A fascination with the past and a love of flying combined for Ben Robinson to create his role as television’s Flying Archaeologist.
Ben, from Huntingdon, can be found at the controls of a microlight aircraft filming the landscape to discover features from the past which help to shape the present look of our communities and on into the future.
Now he has a new book called England’s Villages - An Extraordinary Journey Through Time, and a new television series Villages by the Sea is about to be aired on BBC2, starting on November 8.
Ben, who works for Historic England and has a PhD from the University of York, grew up in Sutton, near Earith, where he developed an interest in the village’s history, including exploring the old Second World War airfield.

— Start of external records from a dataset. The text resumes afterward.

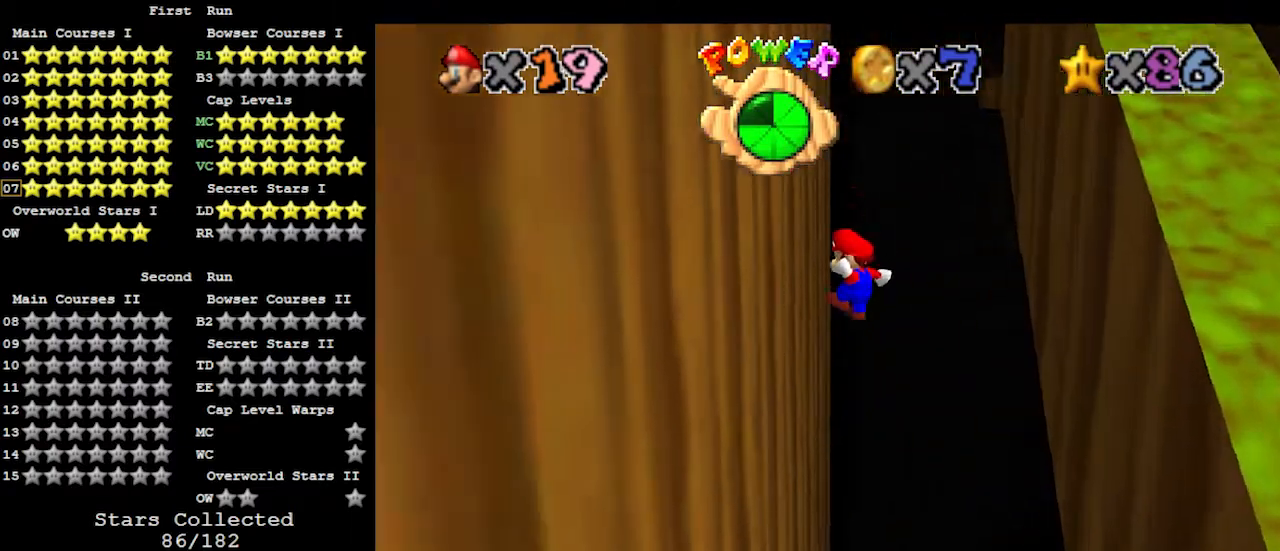
{"buttons": ["A"], "left_stick": "up-right", "events": [[367, "A", "down"], [367, "left_stick", "up-right"]]}
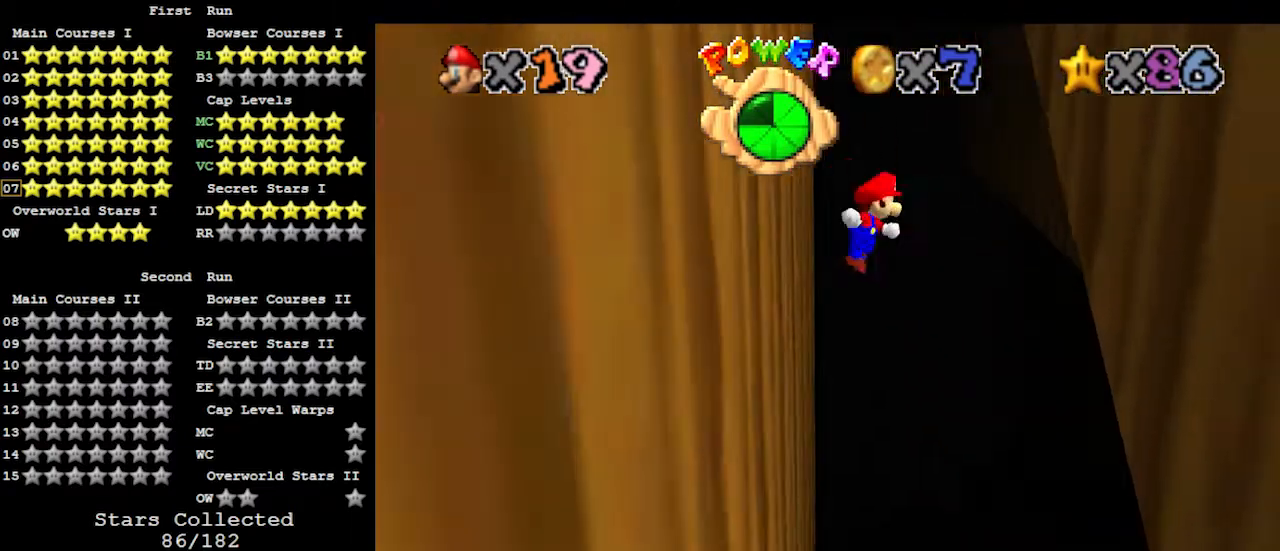
{"buttons": [], "left_stick": "up", "events": [[233, "A", "up"], [500, "left_stick", "up"]]}
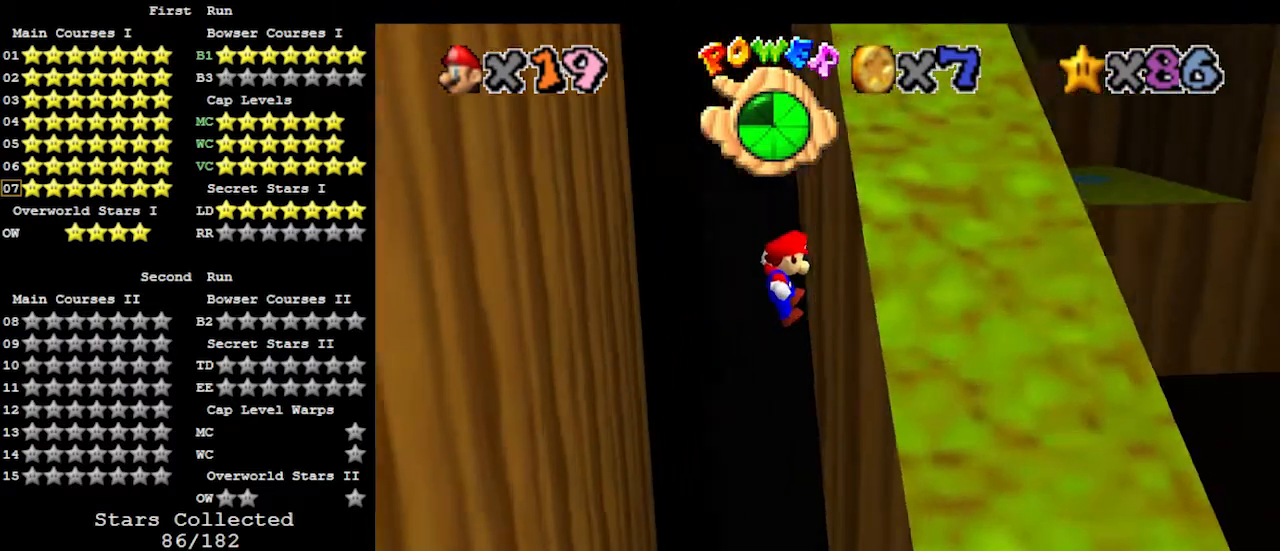
{"buttons": [], "left_stick": "up", "events": [[167, "A", "down"], [500, "A", "up"]]}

“I had always been interested in the history of the village and especially from my grandparents about how life used to be working in the fens and the changes over their lifetimes,” he said.
“As a teenager I had also been interested in flying and joined the air cadets. I remember spending more time looking out over the side at the landscape than flying the aeroplane and was a bit worried when the instructor said I could go solo.”

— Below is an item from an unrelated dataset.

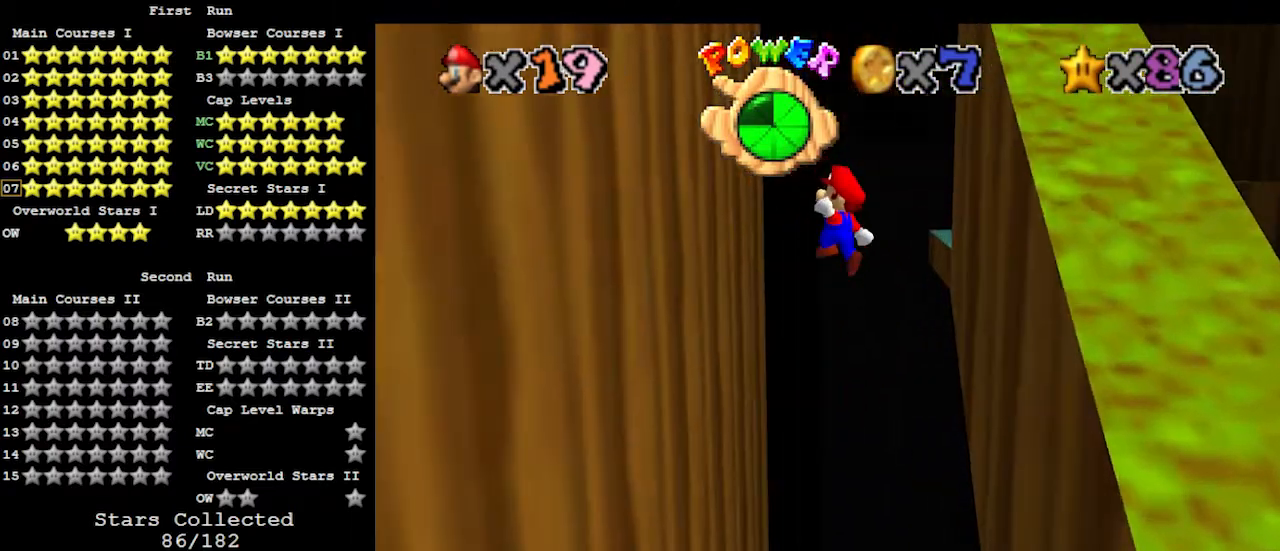
{"buttons": [], "left_stick": "up", "events": []}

Ben took up flying microlights which he has developed into a new form of archaeology, one of only a handful of archaeologists to use the technique.
“It has made a change from traditional archaeology close to the ground. I love it when I get up to 2,000 feet when you can see things in the fields which show the area’s history,” he said.
Ben, who now heads a team involved in saving threatened historic buildings, monuments and places, explained how the landscape could show how and why communities were formed many centuries ago, through to today’s new buildings.
He then began to get involved in television and radio work, becoming known as The Flying Archaeologist from a BBC Four series in 2013.
Ben has since co-presented three series of Channel 4’s Britain’s Most Historic Towns with Prof Alice Roberts, presented 2019’s BBC series Pubs, Ponds and Power: The Story of the Village, and Villages by the Sea was shown on BBC2 last year.
A common strand in his work is how present day landscapes evolve from the past and help shape the future.
This continues with the new book England’s Villages, published by Bonnier Books UK/Blink Publishing, in which Ben takes a look at villages across the country from pre-history onwards, explaining how they developed, survived and thrived over the centuries, together with features like pubs and village halls and village names.
Ben said Kimbolton was an example of early town planning - Norman-style - and the redevelopment of Alconbury airfield as Alconbury Weald and the construction of nearby Cambourne and Northstowe showed how the village concept continued.
He said England’s Villages drew on communities from Cambridgeshire and Huntingdonshire and that he had used images of some local buildings as chapter headings which he hoped readers would be able to identify.
The new series of Villages by the Sea looks at half a dozen communities around the country, versions of which have been aired in the BBC’s respective regions and on iPlayer.
Villages include Thorpeness in Suffolk, a pioneering holiday resort built between 1911 and the 1930s and aimed at the well-heeled. Peter Pan author J M Barrie was involved in the project.
“It is like a cross between Centre Parcs and Disneyland for a particular type of customer,” Ben said.
Ben thinks the use of cheap drones equipped with broadcast-quality cameras have a place in his kind of work but will not replace the true eye in the sky of an aircraft and archaeologist.
But he believes that pictures taken from the earliest days of aerial photography more than a century ago will have a growing role in understanding archaeology, especially as many of the thousands of images are now being shared online.